When the signal is detected at the receiver in pulse-based TR UWB sensor systems, only a threshold decision is needed to detect the information symbol and its value depends on the maximum transmission gain. All other taps of the equivalent TR transmission link in time domain can be regarded as interference. The larger the threshold, the better anti-interference performance the TR system possesses. In order to precisely describe the energy focusing performance that is closely related to the detection error rate and anti-interference performance of the TR system, we define here a metric that is signal-to-mean-interference ratio (SMIR). The SMIR is the ratio between the maximum equivalent TR transmission gain and the mean interference of other taps. Thus, according to (10)–(12), it can be denoted as $\mathrm{SMIR}=(2P-2)·\int S_{gain}\left(f\right)/S_{int}\left(f\right)e^{j2\pi f}df$ in frequency domain. The SMIR performance can be calculated by the measured antenna transfer function and channel responses in frequency domain.

The cumulative density functions of the SMIR are exemplified in Figure 15a.

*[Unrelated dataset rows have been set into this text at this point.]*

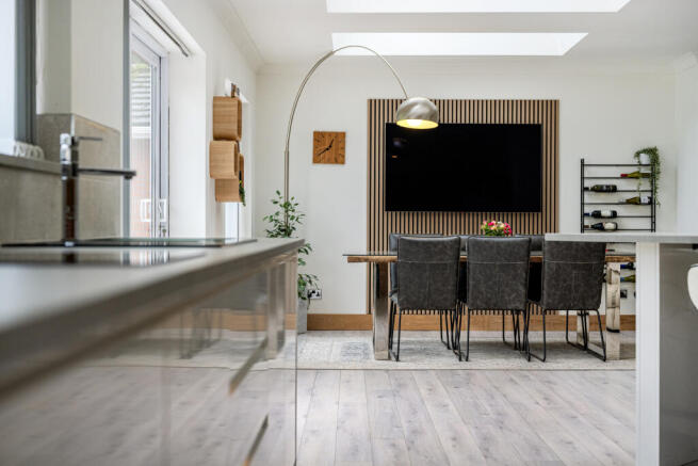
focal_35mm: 50
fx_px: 970
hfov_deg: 39.6
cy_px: 233
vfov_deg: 27.0
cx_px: 349
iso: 640
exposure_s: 1/320
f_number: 3.2
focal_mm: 50
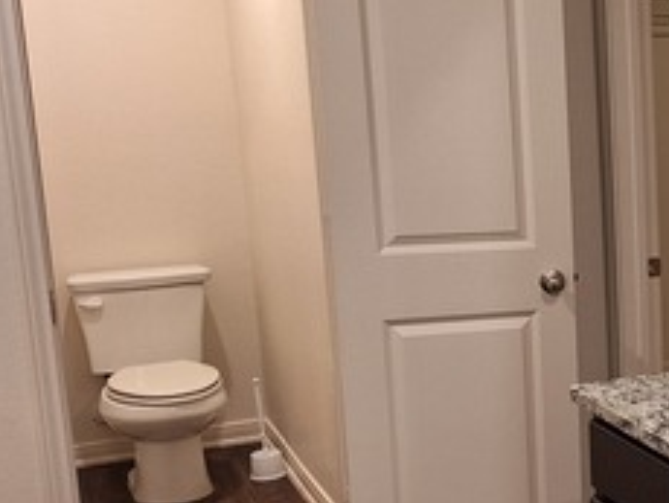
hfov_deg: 25.9
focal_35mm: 64
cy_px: 320
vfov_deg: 22.9
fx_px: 1238
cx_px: 870
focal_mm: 5.54
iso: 100
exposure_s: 1/40
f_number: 1.8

The results show that the monopole antenna has the best SMIR performance while the log-periodic antenna has the worst SMIR performance. In other words, the monopole antenna has the best energy focusing ability and anti-interference performance while the log-periodic antenna possesses the worst energy focusing ability. Although the channel gains of the Vivaldi antenna are all relatively the largest, while the gains of the log-periodic antenna are the smallest, they have smaller ratios between the main path power and the average interference path power than the monopole antenna. The SMIR performances are in accordance with the antenna dispersion properties, which means that the smaller antenna dispersion can obtain better energy focusing property and anti-interference property. The cumulative density functions of evaluated channel capacities corresponding to each TR transmission are demonstrated in Figure 15b. Using the classical Shannon capacity formula, the measured time domain channel response is firstly turned into the frequency domain, and then the frequency band is divided into 1024 sub-bands, where each sub-channel can be considered as frequency-flat, and then integrate the channel capacity for the sub-bands over the whole bandwidth [23]. Through the total derivation procedure of the TR UWB system, the channel capacity $C_{\mathrm{TR}}$ of the TR system is given by

$$C_{\mathrm{TR}}=\underset{{\int }_{-B/2}^{B/2}{S}_X\left(f\right)df=P_t}{max}{\int }_{-B/2}^{B/2}log\left(1+\frac{S_X\left(f\right){\parallel H_{\mathrm{TR}}\left(f\right)\parallel }^2}{N_0}\right)df$$

(15)

In the above equation, B is the system bandwidth, and $P_t$ is the total transmitting signal power. Moreover, $H_{\mathrm{TR}}\left(f\right)$ is the TR transmission function in frequency domain and $S_X\left(f\right)/N_0$ is the SNR of each small sub-channel. The SNR is 5 dB in this computation. Unsurprisingly, the Vivaldi antenna pair has the maximum channel capacities while the log-periodic antenna pair has the minimum channel capacities that are consistent with the transmission channel gains.

6. Conclusions

Practical channel measurements about the TR UWB transmission link in a dense multipath environment are performed in order to investigate the effects of antennas on the performance of the sensors system. A detailed description of the deployed antennas, measurement setup, employed signal waveforms and data post-processing have been provided. Specific analysis including delay properties, SMIR parameters of the equivalent TR channel responses and channel capacities corresponding to different antennas have been presented. The antenna dispersion property will do harm to the SNR at the Rx antenna and decrease the channel capacity. Moreover, the antenna dispersion effect to some extent cannot be compensated by the larger antenna gain. Smaller time dispersion of the signal caused by antenna dispersion will have better energy focusing property in TR UWB communications. The results enable significant guidance for the trade-off selection between antenna dispersion and gain in subsequent TR UWB WSNs’ system deployment with low-complexity and low-cost receivers.